The prime design goals of the Chronon recorder were -
- Minimum impact on application responsiveness
Scalability was higher on the list than raw performance. The reason being was that with a scalable implementation, even if you hit a performance wall with the recorder, you can always upgrade your machine/configure the recorder to continue recording.
To achieve this scalability, we made the following assumptions about how hardware is progressing:
- Cpu cores will keep increasing in number and go down in cost.
- Memory is cheap.
- Due to point 2 above, 64 bit computing is becoming the standard.
- Cpu cores aren't getting any faster.
The recorder works by running as a java agent and instrumenting the bytecode of your java program in memory, thus not requiring you to make any changes to your code.
By universal, I mean that the recorder
should be able to record any Java app whether it's a J2EE app, Swing/SWT
app or any other kind of application.
It should also be platform independent, being in line with the Java philosophy of 'Write Once, Run Anywhere'. Thus you can record on any platform say a Mac and playback on any other platform, say Windows.
How it all works
The recorder works as follows to achieve its design goals:
- The work done in the instrumented threads of your application is kept to a minimum. This is done to ensure minimum impact on the responsiveness of your application.
- The recording data that is generated by the application threads is stored in a buffer in memory.
- 'Flusher Threads' keep reading chunks of data from this buffer, do some processing on it and save it to disk in a highly packed format. Thereby essentially 'flushing' the data generated by the recorder.
So how do our assumptions about hardware help with this? Lets take a look -
- If you have more cores than the threads of your applications, the recorder will do most of its work on those cores, inside the flusher threads and have minimum impact on the performance of your program. This also gives you a hint on how many flusher threads you should use. So if you have a single threaded application and a quad core processor, you can tell Chronon to use 3 flusher threads, similarly if the application has 2 threads, cpu had 4 cores, use 2 flusher threads to make use of those 2 extra cores.

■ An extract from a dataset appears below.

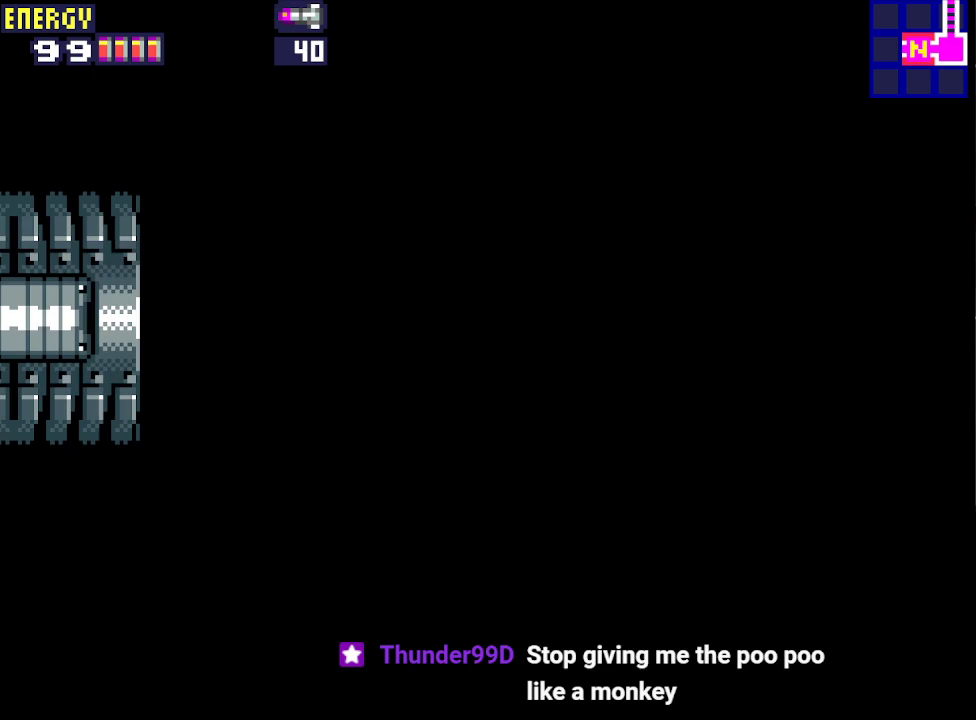
{"buttons": ["DPAD_LEFT"], "events": []}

- Now there are always going to be applications which use more threads than the number of cores or are generating data way faster than they can flush it out. This is where assumption 2 comes in. If you have enough memory the generated data will have a place to sit there while it waits to get flushed out. It is for these cases that we recommend using a 64 bit machine.
What about all the Garbage Collector (GC) issues with using all that extra memory?

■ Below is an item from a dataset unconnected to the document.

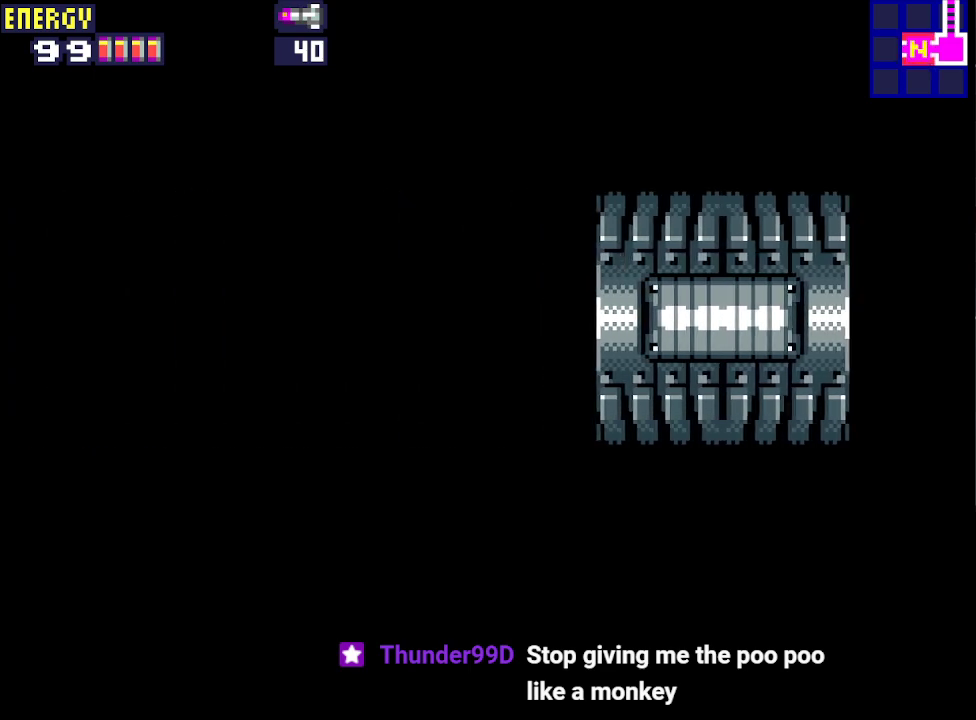
{"buttons": ["DPAD_LEFT"], "events": []}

It is a well known fact that current JVMs don't handle heap sizes above 2gb very well. It is possible that if you have an extremely computationally intensive program that Chronon does generate utilize that much memory or that your application already is reaching the 2gb limit and Chronon makes it go over that.
To solve this issue we use a custom memory management. Thus even if the data generated by Chronon goes a little high, it wont have a heavy impact on the GC. It is common to see a 2-3gb Chronon heap shrink to a few hundred megabytes within a blink of an eye, which would ordinarily take many seconds or minutes without our custom memory management. That said, in most development scenarios, the heap sizes wont reach even near that high.

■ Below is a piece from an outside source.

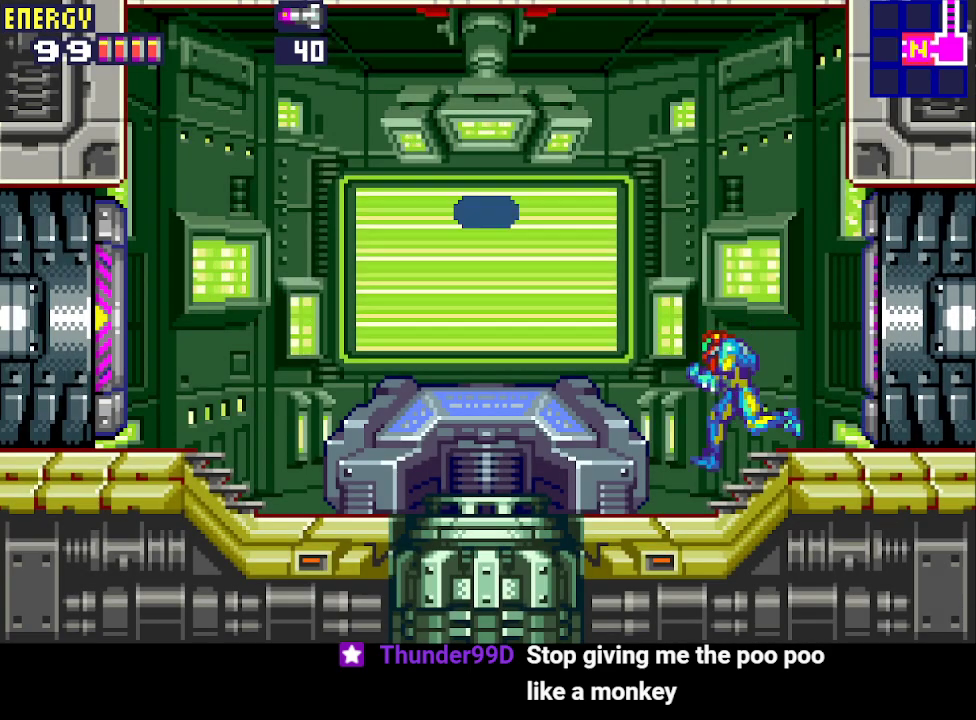
{"buttons": [], "events": [[300, "DPAD_LEFT", "up"]]}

But even that ain't enough...
But even after all this you may run into hardware assumption 4 above. This happens when even though you have enough cores and memory, the application threads of your program are doing too much work and even the small overheard of the recorder directly on those threads is affecting the responsiveness your application.
For these situations, Chronon allows you to specify any part of your program which to be excluded from recording. So if you have a portion of your program which is doing some heavy computation and which you know doesn't have any errors, or you just don't care about examining it for now, you can exclude it from recording.
We won't go into details of how to configure this right now, but it's suffice to say that any part that is excluded runs with absolutely zero overhead, just like it would run without the recorder. For calls to these 'unrecorded' methods, we will record just the input arguments and the return value on the call site, which is usually enough information for debugging purposes.